# Creative Zen install queries



## uglybaby (Mar 19, 2006)

So I want to install my Creative Zen MP3 player so that I can use it with my Pioneer DEH 4800MP headunit. I think I just need monster RCA cables to do this unless I'm mistaken. Is there any method so that I can charge the player while it is hooked up to the headunit? Also the RCA setup will only allow me to select music from the player and not the headunit, correct?


----------



## uglybaby (Mar 19, 2006)

anyone? That crutchfield guy would sure be helpful right around now...


----------



## Motown_Dub (Feb 22, 2003)

*Re: Creative Zen install queries (uglybaby)*

RCA cables will provide the audio connection you're looking for. I'm not familiar with the headunit that you're looking at, but as long as it has an aux input then you're good to go.
The Zen's don't have the best market support (I used to have one a few years ago).

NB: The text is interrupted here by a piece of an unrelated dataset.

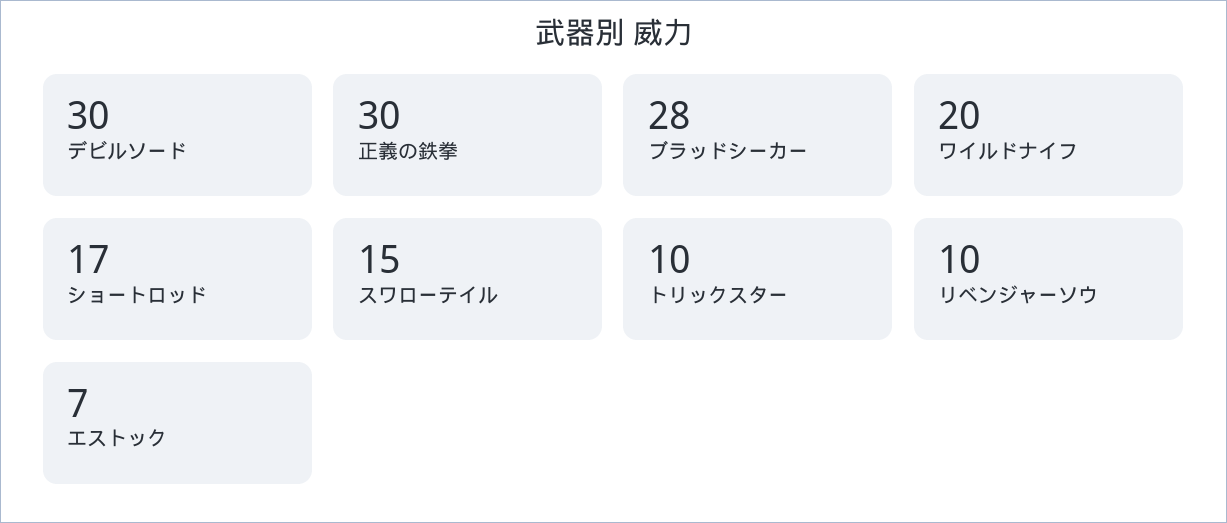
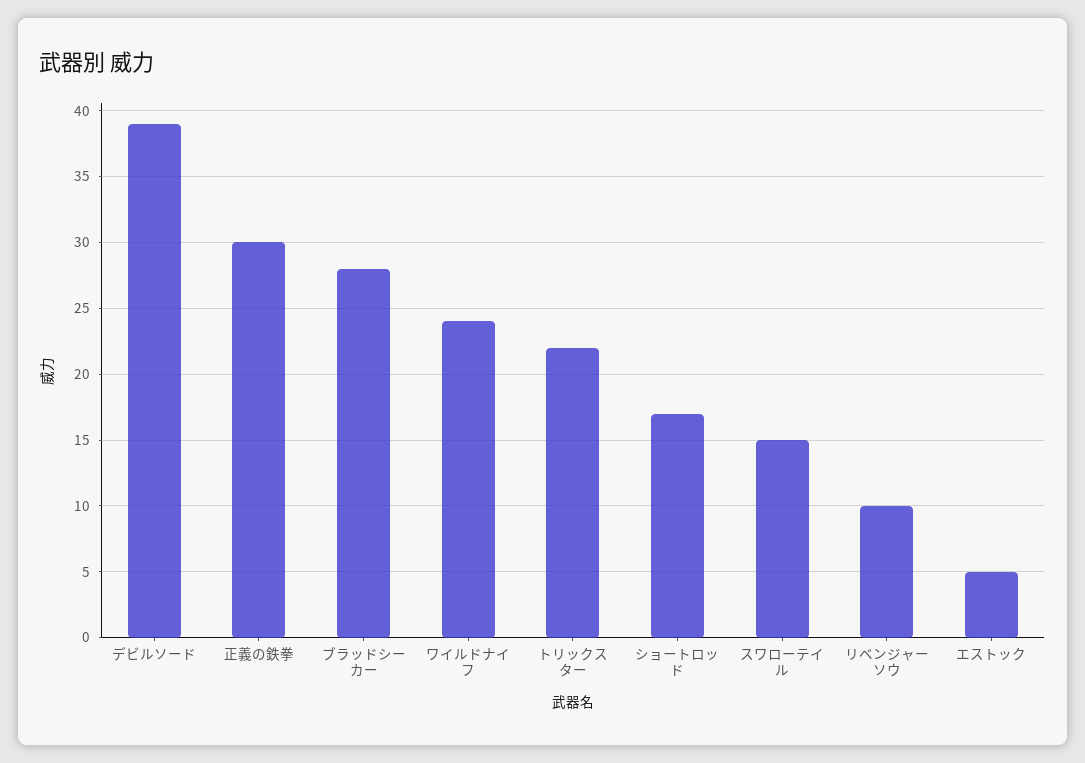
デビルソード: 30 -> 39
ワイルドナイフ: 20 -> 24
トリックスター: 10 -> 22
エストック: 7 -> 5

I don't know of any manufacturer that provides suppoort for them in their headunits.
A buch of decks have USB control which may work with your Zen.
Knowing which Zen you have would help to answer your question completely.


----------



## uglybaby (Mar 19, 2006)

Thanks. I just wanted to verify that the RCA cables would work before I get everything ripped out. My headunit doesn't have a usb interface so that's pretty much that.


----------



## [email protected] (Feb 20, 2002)

*Re: (uglybaby)*

I think this might be your best bet.
Link to Pioneer to 3.5


----------



## uglybaby (Mar 19, 2006)

Cool! Thanks!


----------